Kevin Roline is learning the ‘community’ part of school’s community education
While he officially started as Staples Motley Community Education Director on July 1, Kevin Roline spent the month before that getting immersed in the places where education meets community.
“I’m still learning all the pieces that go with the position,” said Roline.
As a native of Staples, Roline said he’s surprised by everything community education covers. “I’m finding activities I’d never paid attention to before,” he said. “I hope no one ever says there’s nothing to do here, because the calendar is full of things. Staples and Motley are some busy towns.”
He said he couldn’t find a calender with a box large enough to put the things going on some days. In just his first couple of days on the job, he has helped with Railroad Days planning, Lamp Camp, alumni basketball tournament, softball camps and a quilting workshop. He’s started scheduling the middle school play and helped coach pee wee baseball practice.
Roline has changed profession after 29 years as a local insurance agent. His father ran the same business for 23 years before that. “The American Family company is important, it’s weird to see the family name leaving,” he said. But he said his parents, who passed away last year, were big community supporters and would’ve understood his decision.
He decided to give up the insurance business because trying doing two things could’ve left one of them short. “Being able to focus my energy on my passion, something my heart is in, it’s really neat,” said Roline. “I’ve always had a passion for the community, education, kids and all the things the community has to offer.”
While outwardly there isn’t much in common between the insurance business and community education, Roline said he is finding some similarities.
“It’s fun to work with people and talk with people,” he said, “I got that visiting part from my dad. I like to hear their stories.”
And many of the stories a community education director hears ends with a suggestion for a class or activity. “People are making suggestions all the time, I’m trying to tie things together,” he said. “If people have classes they want, we’ll try to get them here.”
Roline’s been involved in community education as a participant, parent, businessman and coach. He remembers playing as a kid and coaching t-ball as a parent. “I’ve done the same activities they’re doing now,” he said.
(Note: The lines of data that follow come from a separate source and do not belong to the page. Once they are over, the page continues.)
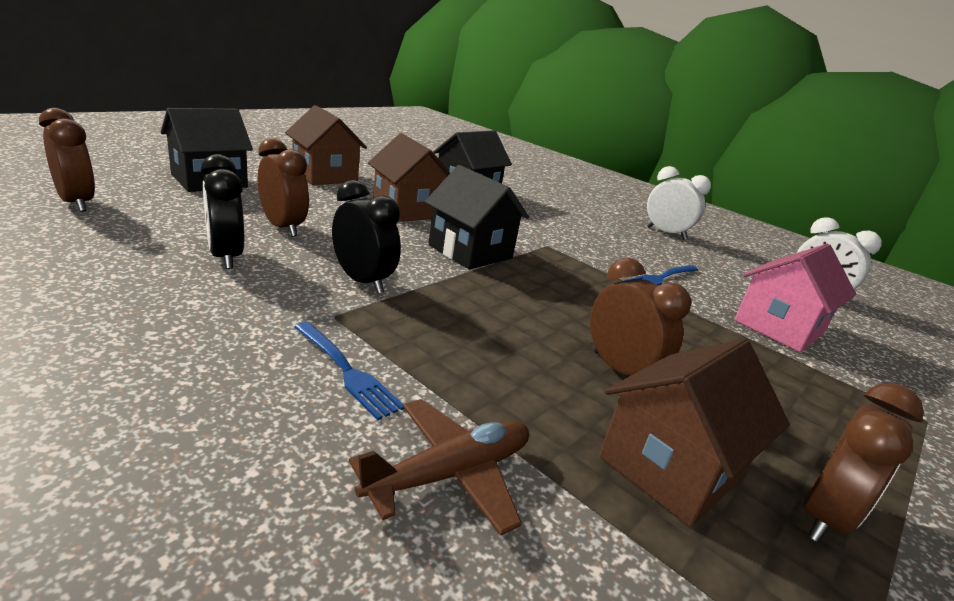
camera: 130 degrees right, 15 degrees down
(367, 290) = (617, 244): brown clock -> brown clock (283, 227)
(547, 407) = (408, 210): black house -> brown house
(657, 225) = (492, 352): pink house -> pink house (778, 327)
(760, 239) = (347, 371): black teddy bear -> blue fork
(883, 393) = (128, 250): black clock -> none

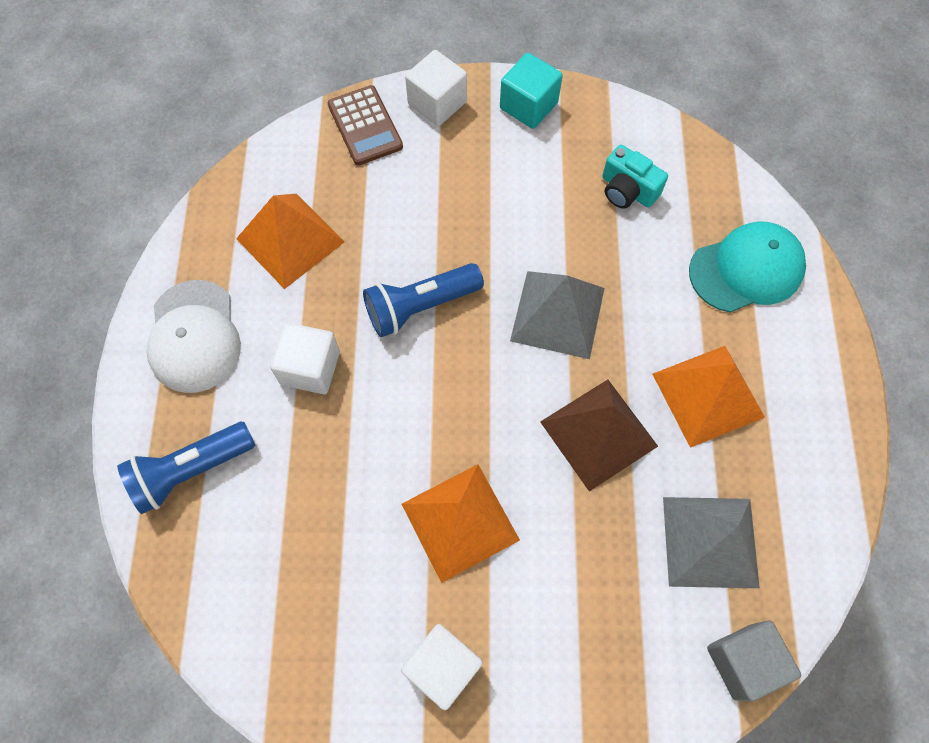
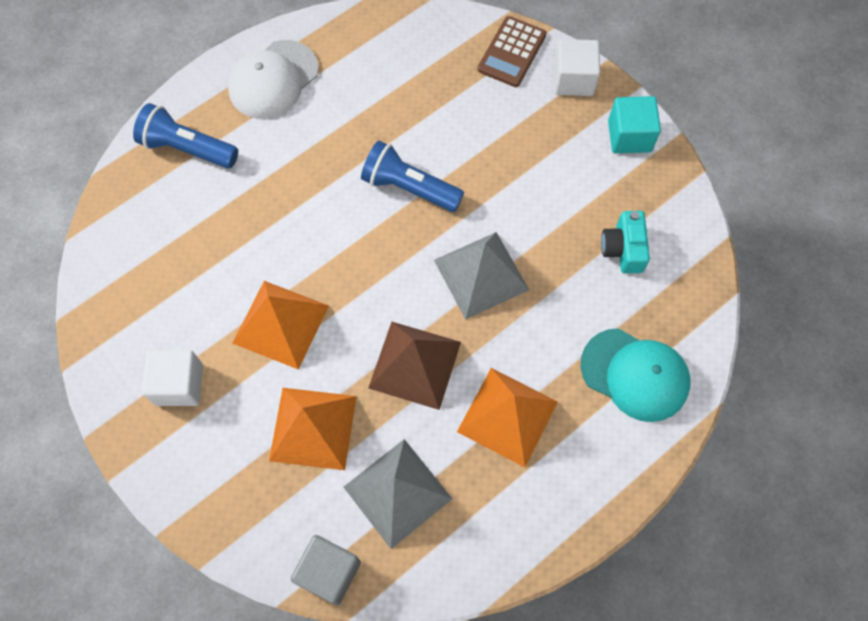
camera: 50 degrees right, 0 degrees up
(290, 240) = (386, 77): orange pyramid -> orange pyramid (313, 428)
(310, 368) = (309, 159): white cube -> none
Roline’s been an assistant coach for the varsity softball team for several years. He said he plans to be a hands-on community education director when he can. “I like to get involved, I don’t want to just sit here in the office every day,” he said.
Where his office might be located is still undecided. He’s currently located in the district office. Plans are in the works to move either to the high school office or another location, with a decision to be made by Aug. 1.
Going out to the activities also helps keep him energized. “The baseball leagues have such good parents and help the kids out, they will brighten your day every time.”
In learning the position, Roline praised Tricia Jasmer, who had been taking care of community education from the Staples Community Center and has helped him with the transition, along with people at the school. “It’s a great community to work in,” he said, “they’re good, fun, positive people and they’re more than willing to help me.”
He’s especially interested in the community aspect of community education, and how the school district facilitates so many things that are outside the system.
He said he hopes the community education position will be settled after a few years of changes. “I want a system that will work the cleanest, so that you only have to contact one person,” said Roline.
Roline can be reached at 218-894-2497. He plans to keep office hours Monday through Wednesday; 7:30 a.m. to 4 p.m., and Fridays; 7:30 a.m.-1 p.m., but added he will likely be available more hours, depending on what’s going on.
“I still have the energy and excitement to look forward to coming to work every day,” he said.